His straightforward songwriting — often paired with a six-string guitar and a harmonica — frequently draws comparison to Bob Dylan and Neil Young.
Through all the years and albums, however, Jurado largely has been a loner, delivering his songs in solitude.
The 2006 work, released on the Secretly Canadian label, features the addition of Eric Fisher and Jenna Conrad to Jurado’s stage and studio presence.
Rather than beef up his desolate and scaled-down sound, his new cohorts only help him heap on the muted and honest sentimentality.
With Conrad’s wispy vocals haunting the background and Fisher’s instrumentals joining Jurado’s guitar and harmonica, And Now That I’m Your Shadow maintains the songwriter’s bleak outlook while also introducing a new layer of intricacy.
Somehow, though, Jurado’s most recent work with his new setup is nearly as sparse as his solo works, making I’m Your Shadow an incredibly hushed collection of songs.
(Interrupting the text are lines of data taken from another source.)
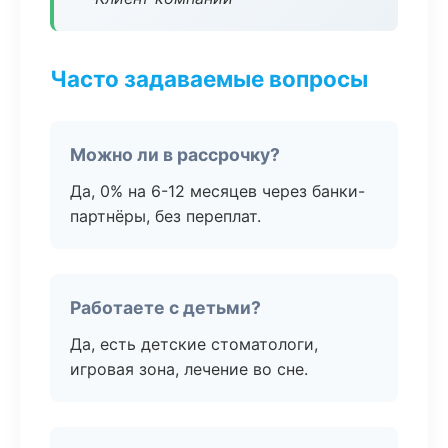
Часто задаваемые вопросы
Можно ли в рассрочку?
Да, 0% на 6-12 месяцев через банки-
партнёры, без переплат.
Работаете с детьми?
Да, есть детские стоматологи,
игровая зона, лечение во сне.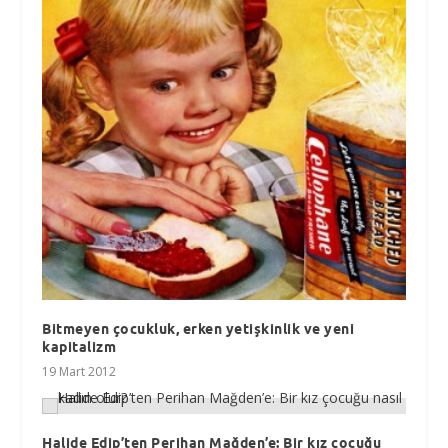
Bitmeyen çocukluk, erken yetişkinlik ve yeni
kapitalizm
19 Mart 2012
Halide Edip’ten Perihan Mağden’e: Bir kız çocuğu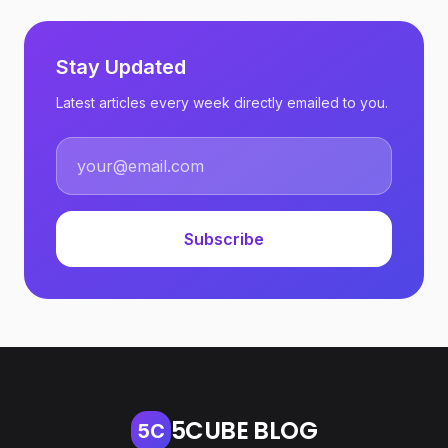
Stay Updated
Latest articles every week directly emailed to you.
Subscribe
5CUBE BLOG
5C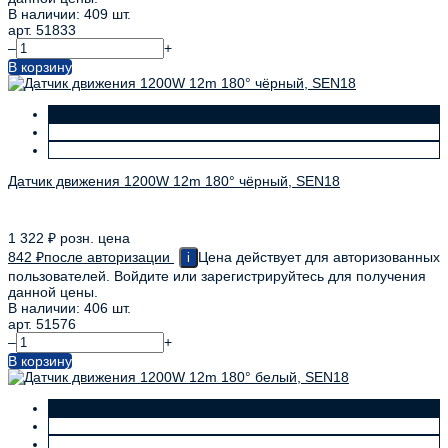
В наличии: 409 шт.
арт. 51833
–
+
В корзину
Датчик движения 1200W 12m 180° чёрный, SEN18
1 322
₽
розн. цена
842
₽
после авторизации
Цена действует для авторизованных
i
пользователей. Войдите или зарегистрируйтесь для получения
данной цены.
В наличии: 406 шт.
арт. 51576
–
+
В корзину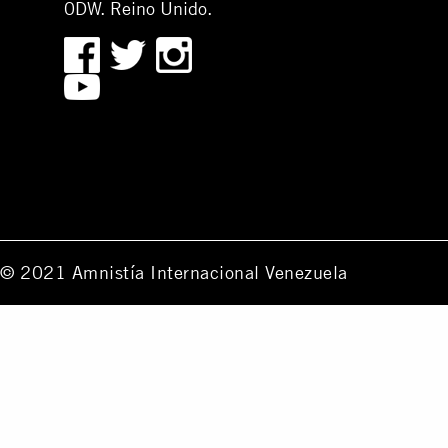
0DW. Reino Unido.
© 2021 Amnistía Internacional Venezuela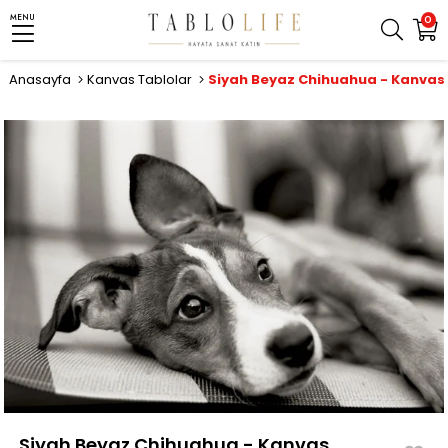
MENU
0
Anasayfa
Kanvas Tablolar
Siyah Beyaz Chihuahua - Kanvas
Siyah Beyaz Chihuahua - Kanvas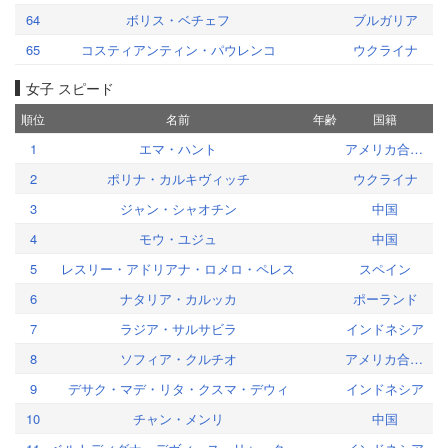
64
ボリス・ベチェフ
ブルガリア
65
コスティアンティン・パウレンコ
ウクライナ
女子 スピード
順位
名前
年齢
国籍
1
エマ・ハント
アメリカ合衆国
2
ポリナ・カルキヴィッチ
ウクライナ
3
ジャン・シャオチン
中国
4
モウ・ユジュ
中国
5
レスリー・アドリアナ・ロメロ・ペレス
スペイン
6
ナタリア・カルッカ
ポーランド
7
ラジア・サルサビラ
インドネシア
8
ソフィア・クルチオ
アメリカ合衆国
9
デサク・マデ・リタ・クスマ・デウィ
インドネシア
10
チャン・メンリ
中国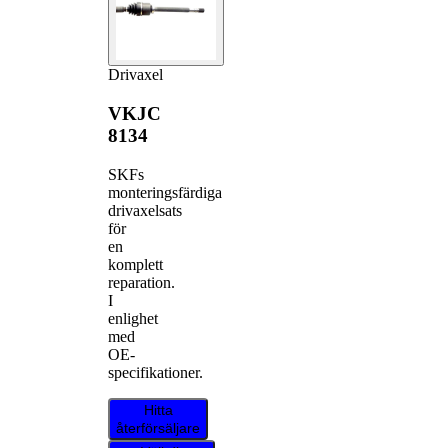
Drivaxel
VKJC
8134
SKFs
monteringsfärdiga
drivaxelsats
för
en
komplett
reparation.
I
enlighet
med
OE-
specifikationer.
Hitta
återförsäljare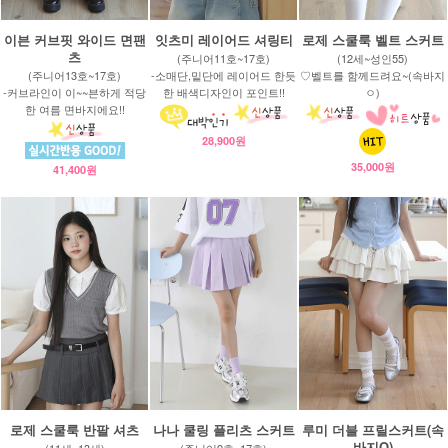
이븐 커브핏 와이드 면팬
잇츠미 레이어드 셔링티
로제 스쿨룩 벨트 스커트
츠
(주니어11호~17호)
(12세~성인55)
(주니어13호~17호)
-소매단,밑단에 레이어드 한듯
♡벨트를 함께드려요~(속바지
-커브라인이 이~~븐하게 적당
한 배색디자인이 포인트!!
ㅇ)
한 여름 면바지에요!!
28,900원
35,000원
41,400원
로제 스쿨룩 반팔 셔츠
나나 쿨링 플리츠 스커트
루미 더블 프릴스커트(속
바지O)
(11세~13세)
(주니어9호~17호)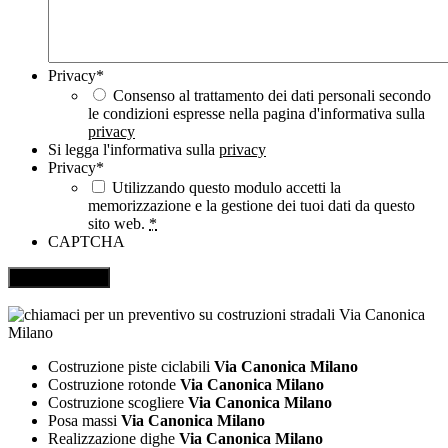
Privacy
*
Consenso al trattamento dei dati personali secondo
le condizioni espresse nella pagina d'informativa sulla
privacy
Si legga l'informativa sulla
privacy
Privacy
*
Utilizzando questo modulo accetti la
memorizzazione e la gestione dei tuoi dati da questo
sito web.
*
CAPTCHA
Costruzione piste ciclabili
Via Canonica Milano
Costruzione rotonde
Via Canonica Milano
Costruzione scogliere
Via Canonica Milano
Posa massi
Via Canonica Milano
Realizzazione dighe
Via Canonica Milano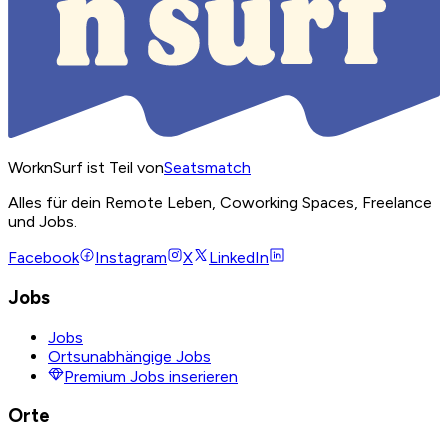
WorknSurf ist Teil von
Seatsmatch
Alles für dein Remote Leben, Coworking Spaces, Freelance
und Jobs.
Facebook
Instagram
X
LinkedIn
Jobs
Jobs
Ortsunabhängige Jobs
Premium Jobs inserieren
Orte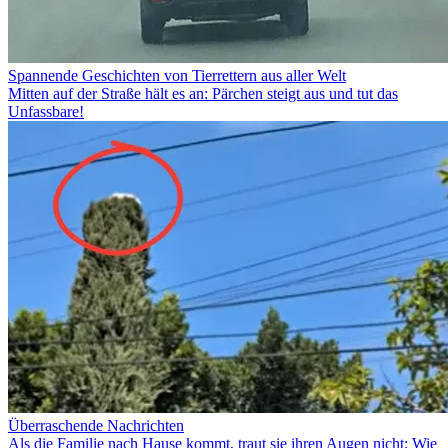
Spannende Geschichten von Tierrettern aus aller Welt
Mitten auf der Straße hält es an: Pärchen steigt aus und tut das
Unfassbare!
Überraschende Nachrichten
Als die Familie nach Hause kommt, traut sie ihren Augen nicht: Wie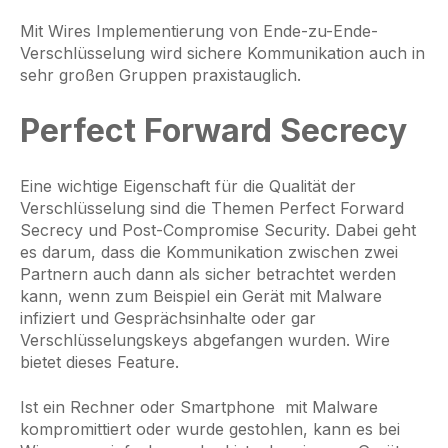
Mit Wires Implementierung von Ende-zu-Ende-
Verschlüsselung wird sichere Kommunikation auch in
sehr großen Gruppen praxistauglich.
Perfect Forward Secrecy
Eine wichtige Eigenschaft für die Qualität der
Verschlüsselung sind die Themen Perfect Forward
Secrecy und Post-Compromise Security. Dabei geht
es darum, dass die Kommunikation zwischen zwei
Partnern auch dann als sicher betrachtet werden
kann, wenn zum Beispiel ein Gerät mit Malware
infiziert und Gesprächsinhalte oder gar
Verschlüsselungskeys abgefangen wurden. Wire
bietet dieses Feature.
Ist ein Rechner oder Smartphone mit Malware
kompromittiert oder wurde gestohlen, kann es bei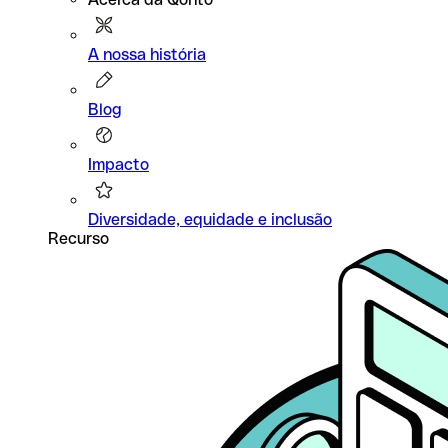
A nossa história
Blog
Impacto
Diversidade, equidade e inclusão
Recurso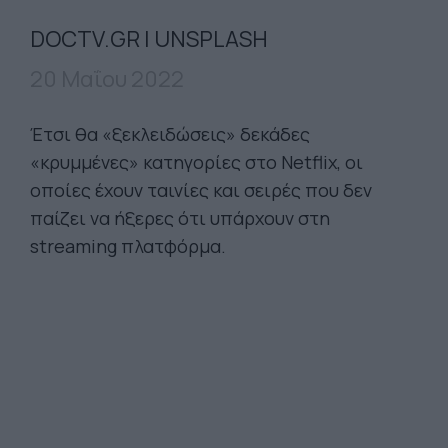
DOCTV.GR | UNSPLASH
20 Μαΐου 2022
Έτσι θα «ξεκλειδώσεις» δεκάδες
«κρυμμένες» κατηγορίες στο Netflix, οι
οποίες έχουν ταινίες και σειρές που δεν
παίζει να ήξερες ότι υπάρχουν στη
streaming πλατφόρμα.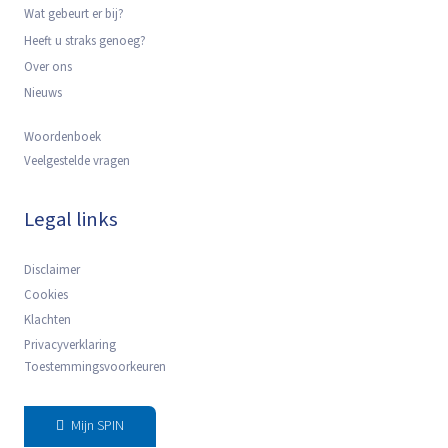
Wat gebeurt er bij?
Heeft u straks genoeg?
Over ons
Nieuws
Woordenboek
Veelgestelde vragen
Legal links
Disclaimer
Cookies
Klachten
Privacyverklaring
Toestemmingsvoorkeuren
Mijn SPIN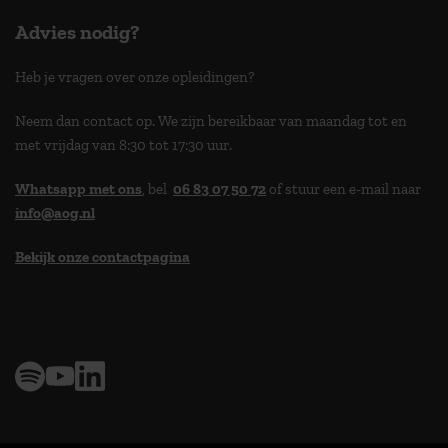
Advies nodig?
Heb je vragen over onze opleidingen?
Neem dan contact op. We zijn bereikbaar van maandag tot en
met vrijdag van 8:30 tot 17:30 uur.
Whatsapp met ons
, bel
06 83 07 50 72
of stuur een e-mail naar
info@aog.nl
Bekijk onze contactpagina
> 9,0 op klantenvertellen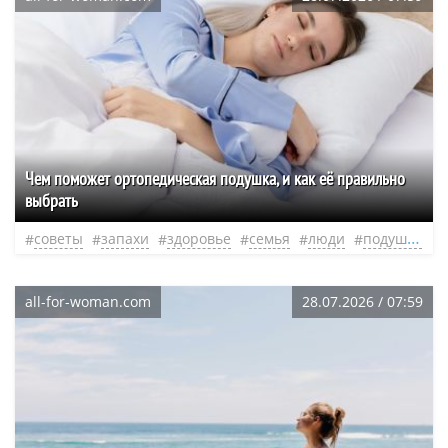
Чем поможет ортопедическая подушка, и как её правильно
выбрать
советы
запахи
здоровье
семья
люди
подушка
all-for-woman.com
28.07.2026 / 07:59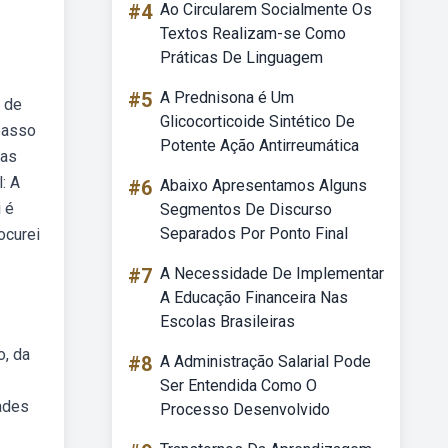
#4
Ao Circularem Socialmente Os
Textos Realizam-se Como
Práticas De Linguagem
#5
A Prednisona é Um
s de
Glicocorticoide Sintético De
 passo
Potente Ação Antirreumática
das
: A
#6
Abaixo Apresentamos Alguns
 é
Segmentos De Discurso
Separados Por Ponto Final
ocurei
#7
A Necessidade De Implementar
A Educação Financeira Nas
Escolas Brasileiras
o, da
#8
A Administração Salarial Pode
Ser Entendida Como O
dades
Processo Desenvolvido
And as understated as the songs are in their volume, the lyrics are as loaded as ever. It is an album of depressingly hopeless love affairs, bloody murder, love that never was, and a deep, pure longing for more.
Shrouded in warm acoustic guitar strings and tinkling piano keys, Jurado offers an almost disconcertingly confessional set of ballads that are as sad as they are precious. One of the most harrowing and melodious songs of the album is I Had No Intentions, a ballad that recalls a crime-of-passion slaying from the viewpoint of the fallen man’s brother.
Slowly drifting through the gory scene, I Had No Intentions captures the blunt power of words, and Jurado takes it a step further by adding a highly palpable and Dylan-esque presentation.
What Were the Chances? captures the angst of a man fallen for a married woman. Gasoline Drinks is a suicide note that never gets written. I Am Still Here catches the laments of a husband left alone and pleading, only to have a final rebuke:
Your mother said that you called this morning
"Tell him I love him, but won’t be returning."
On this latest work, Jurado seems smothered in fatalistic pain and destruction. And, in what has long been his saving grace, that state of despair is weaved into breathtaking and touching songs.
Of course, all of this is last year’s album.
With a fresh release tentatively scheduled for this spring, Jurado and his newfound pair of collaborators may be well on their way to a whole new sound. ••

Check it out ...
Who: Damien Jurado
What: A seasoned indie balladeer showing off his new band.
Where: Johnny Brenda’s, Frankford and Girard avenues in Fishtown.
When: Saturday, Sept. 29. Doors open at 9 p.m. Tickets are $10.